• Extrait de la page:
────
Woody Allen, Lou de Laâge, Melvil Poupaud et Niels Schneider

Réalisateur-scénariste, actrice, acteurs

C’est dans le magnifique cadre du Jardin d’hiver de la Villa Lumière que Woody Allen a rencontré la presse lyonnaise en compagnie de trois de ses interprètes français : Lou de Laâge, Melvil Poupaud et Niels Schneider. On ne pouvait rêver mieux que ce lieu chargé de mémoire cinématographique pour s’entretenir avec cet immense réalisateur au sujet de son dernier film – le premier en français – juste après sa présentation à Venise.

Entretien Interview Rencontre Woody Allen, Lou de Laâge, Melvil Poupaud et Niels Schneider, réalisateur et acteurs de Coup de chance
© Metropolitan FilmExport

Quelle est la place de la chance dans votre vie et dans le processus d’écriture ?

Woody Allen : « La chance a eu un très grand rôle dans tout ce que j’ai fait durant ma carrière. J’ai eu beaucoup de chance avec les films que j’ai faits. J’ai rarement eu de la malchance. Et la chance n’a jamais eu de lien avec quelque chose que j’ai fait personnellement. Quant à l’écriture, il faut aussi être chanceux : vous avez des idées et l’inspiration continue d’arriver. »

À travers vos films, quel est finalement votre regard sur les hommes ?

Woody Allen : « Dans les premiers films que j’ai faits et dans de nombreux films, j’étais l’homme central, donc j’ai construit ces personnages à partir de moi. Après ça, j’ai plus écrit pour les femmes et je n’ai jamais pensé aux hommes dans un sens particulier, ils étaient là pour servir le récit. Si quelque chose a émergé au fil des années, ce n’était pas intentionnel, car je me concentre sur le récit. Si vous remarquez que plusieurs personnages masculins sont stupides ou terribles, c’est simplement que, dans une comédie, dans un drame, dans un mélodrame ou dans une tragédie, les personnes ordinaires ne sont pas vraiment intéressantes ; les psychopathes, par exemple, sont plus intéressants, ou les excentriques. Mais tout cela n’est qu’un hasard. »

Comment s’est déroulé le casting des interprètes français ?

Woody Allen : « On m’a envoyé une vidéo que j’ai regardée chez moi ; il y avait pléthore d’acteurs et d’actrices que je ne connaissais pas. Ensuite je suis venu à Paris, je les ai rencontrés et ils avaient compris le scénario très facilement. Il y a beaucoup de merveilleux acteurs dans le monde mais très peu de bons scénarios. Donc je me considère très chanceux car j’avais un large choix et je pense avoir choisi les meilleurs parmi ceux que j’ai vus. »
────
• Extrait des données:
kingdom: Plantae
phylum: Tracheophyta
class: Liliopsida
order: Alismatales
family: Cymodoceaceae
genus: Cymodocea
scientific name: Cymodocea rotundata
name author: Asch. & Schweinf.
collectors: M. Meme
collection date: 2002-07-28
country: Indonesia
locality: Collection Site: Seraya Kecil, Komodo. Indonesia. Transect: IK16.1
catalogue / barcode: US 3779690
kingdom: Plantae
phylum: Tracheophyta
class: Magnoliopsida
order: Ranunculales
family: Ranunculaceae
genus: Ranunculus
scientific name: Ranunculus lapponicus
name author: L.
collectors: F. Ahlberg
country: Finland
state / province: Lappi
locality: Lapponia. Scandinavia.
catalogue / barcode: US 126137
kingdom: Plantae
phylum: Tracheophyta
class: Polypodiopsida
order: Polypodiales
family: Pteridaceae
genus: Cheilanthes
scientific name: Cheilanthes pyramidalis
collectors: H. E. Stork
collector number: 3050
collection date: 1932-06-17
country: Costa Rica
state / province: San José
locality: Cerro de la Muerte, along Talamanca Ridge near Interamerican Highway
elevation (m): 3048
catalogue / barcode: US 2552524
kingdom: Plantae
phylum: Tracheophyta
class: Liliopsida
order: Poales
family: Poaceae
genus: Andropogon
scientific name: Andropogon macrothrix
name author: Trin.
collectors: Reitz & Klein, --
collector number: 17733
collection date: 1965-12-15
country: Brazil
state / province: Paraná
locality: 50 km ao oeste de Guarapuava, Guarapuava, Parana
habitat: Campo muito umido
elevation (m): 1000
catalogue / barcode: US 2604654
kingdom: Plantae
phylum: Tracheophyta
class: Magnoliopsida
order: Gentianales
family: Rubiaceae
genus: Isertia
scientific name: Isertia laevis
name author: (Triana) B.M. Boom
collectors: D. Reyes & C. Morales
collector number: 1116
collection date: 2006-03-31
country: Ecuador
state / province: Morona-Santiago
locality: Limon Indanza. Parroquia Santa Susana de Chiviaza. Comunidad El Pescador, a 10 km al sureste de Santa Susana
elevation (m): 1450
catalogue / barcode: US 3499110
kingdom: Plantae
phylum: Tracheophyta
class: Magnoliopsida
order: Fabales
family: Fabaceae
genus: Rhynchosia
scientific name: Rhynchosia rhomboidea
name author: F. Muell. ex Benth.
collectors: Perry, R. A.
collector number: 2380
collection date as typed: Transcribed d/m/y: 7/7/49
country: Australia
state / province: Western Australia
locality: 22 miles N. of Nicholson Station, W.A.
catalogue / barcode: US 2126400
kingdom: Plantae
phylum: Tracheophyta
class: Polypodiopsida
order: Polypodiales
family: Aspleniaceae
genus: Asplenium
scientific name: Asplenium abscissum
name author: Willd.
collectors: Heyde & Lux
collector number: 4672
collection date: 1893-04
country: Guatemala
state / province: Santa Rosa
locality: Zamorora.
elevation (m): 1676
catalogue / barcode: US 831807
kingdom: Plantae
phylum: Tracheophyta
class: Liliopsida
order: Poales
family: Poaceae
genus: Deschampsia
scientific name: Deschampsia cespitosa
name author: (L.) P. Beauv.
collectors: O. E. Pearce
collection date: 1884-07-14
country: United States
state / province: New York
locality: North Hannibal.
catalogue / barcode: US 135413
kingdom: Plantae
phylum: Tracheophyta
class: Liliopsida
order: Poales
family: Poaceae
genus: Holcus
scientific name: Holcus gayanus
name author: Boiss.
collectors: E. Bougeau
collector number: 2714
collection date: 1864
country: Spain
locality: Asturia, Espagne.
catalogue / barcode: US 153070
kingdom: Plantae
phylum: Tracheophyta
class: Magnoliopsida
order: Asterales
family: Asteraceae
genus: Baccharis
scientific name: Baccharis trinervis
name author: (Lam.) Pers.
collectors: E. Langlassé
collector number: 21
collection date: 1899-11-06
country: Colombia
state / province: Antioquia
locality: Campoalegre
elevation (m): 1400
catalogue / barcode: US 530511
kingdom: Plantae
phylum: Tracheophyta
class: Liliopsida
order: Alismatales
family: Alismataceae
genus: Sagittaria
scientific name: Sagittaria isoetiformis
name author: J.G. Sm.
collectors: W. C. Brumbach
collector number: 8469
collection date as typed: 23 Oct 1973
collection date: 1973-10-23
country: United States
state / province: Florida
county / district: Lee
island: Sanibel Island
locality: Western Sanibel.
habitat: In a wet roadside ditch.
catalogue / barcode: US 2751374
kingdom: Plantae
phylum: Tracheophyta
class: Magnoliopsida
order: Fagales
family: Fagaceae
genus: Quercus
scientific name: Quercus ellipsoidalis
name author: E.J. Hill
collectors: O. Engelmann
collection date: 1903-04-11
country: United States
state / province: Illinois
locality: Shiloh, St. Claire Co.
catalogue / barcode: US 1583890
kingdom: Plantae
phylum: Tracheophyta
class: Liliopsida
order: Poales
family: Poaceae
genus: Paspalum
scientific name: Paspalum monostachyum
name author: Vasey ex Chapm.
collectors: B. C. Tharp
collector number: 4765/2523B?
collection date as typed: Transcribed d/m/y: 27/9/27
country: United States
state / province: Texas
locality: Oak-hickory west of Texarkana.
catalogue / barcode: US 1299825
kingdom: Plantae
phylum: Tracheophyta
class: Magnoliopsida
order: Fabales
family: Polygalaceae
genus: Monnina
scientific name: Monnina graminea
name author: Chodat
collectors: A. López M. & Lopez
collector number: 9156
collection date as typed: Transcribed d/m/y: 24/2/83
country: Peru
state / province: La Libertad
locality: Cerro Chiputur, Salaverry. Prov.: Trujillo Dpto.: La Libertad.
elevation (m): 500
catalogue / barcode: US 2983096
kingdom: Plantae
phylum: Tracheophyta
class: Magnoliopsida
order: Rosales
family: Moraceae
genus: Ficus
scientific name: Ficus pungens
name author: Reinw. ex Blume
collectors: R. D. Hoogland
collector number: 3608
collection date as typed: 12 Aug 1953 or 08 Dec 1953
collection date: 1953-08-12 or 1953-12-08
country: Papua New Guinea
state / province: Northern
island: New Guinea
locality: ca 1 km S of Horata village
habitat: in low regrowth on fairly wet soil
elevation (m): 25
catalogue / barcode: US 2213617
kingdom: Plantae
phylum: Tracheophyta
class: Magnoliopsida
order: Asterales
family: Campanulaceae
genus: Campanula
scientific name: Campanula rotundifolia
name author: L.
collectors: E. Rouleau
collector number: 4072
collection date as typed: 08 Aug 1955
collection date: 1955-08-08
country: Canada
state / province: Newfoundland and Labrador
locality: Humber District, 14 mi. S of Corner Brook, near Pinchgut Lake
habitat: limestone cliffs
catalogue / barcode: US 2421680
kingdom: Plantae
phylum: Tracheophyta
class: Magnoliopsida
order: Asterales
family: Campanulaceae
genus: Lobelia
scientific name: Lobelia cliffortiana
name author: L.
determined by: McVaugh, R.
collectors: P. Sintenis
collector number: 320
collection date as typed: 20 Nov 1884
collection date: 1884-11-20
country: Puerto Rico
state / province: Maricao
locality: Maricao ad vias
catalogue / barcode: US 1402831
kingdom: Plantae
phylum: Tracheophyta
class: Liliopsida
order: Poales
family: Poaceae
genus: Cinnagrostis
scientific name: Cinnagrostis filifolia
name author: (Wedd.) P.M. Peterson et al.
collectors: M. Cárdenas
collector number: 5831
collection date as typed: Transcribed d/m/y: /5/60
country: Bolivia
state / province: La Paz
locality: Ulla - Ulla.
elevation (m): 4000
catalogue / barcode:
────
• Travail demandé:
- a) D'après l'entretien, répondez aux questions suivantes.
(i) Dans quel lieu Woody Allen a-t-il rencontré la presse lyonnaise ?
(ii) Dans quelle ville le film venait-il d'être présenté ?
(iii) Selon Woody Allen, de quoi y a-t-il très peu dans le monde ?
- b) Recopiez le passage de l'entretien situé entre « Quelle est la » et « sur les hommes ? », bornes comprises, en substituant « déveine » à « malchance ».

• Corrigé des exercices:
- a)
(i) Dans le Jardin d'hiver de la Villa Lumière.
(ii) À Venise.
(iii) De bons scénarios.

- b)
Quelle est la place de la chance dans votre vie et dans le processus d’écriture ?

Woody Allen : « La chance a eu un très grand rôle dans tout ce que j’ai fait durant ma carrière. J’ai eu beaucoup de chance avec les films que j’ai faits. J’ai rarement eu de la déveine. Et la chance n’a jamais eu de lien avec quelque chose que j’ai fait personnellement. Quant à l’écriture, il faut aussi être chanceux : vous avez des idées et l’inspiration continue d’arriver. »

À travers vos films, quel est finalement votre regard sur les hommes ?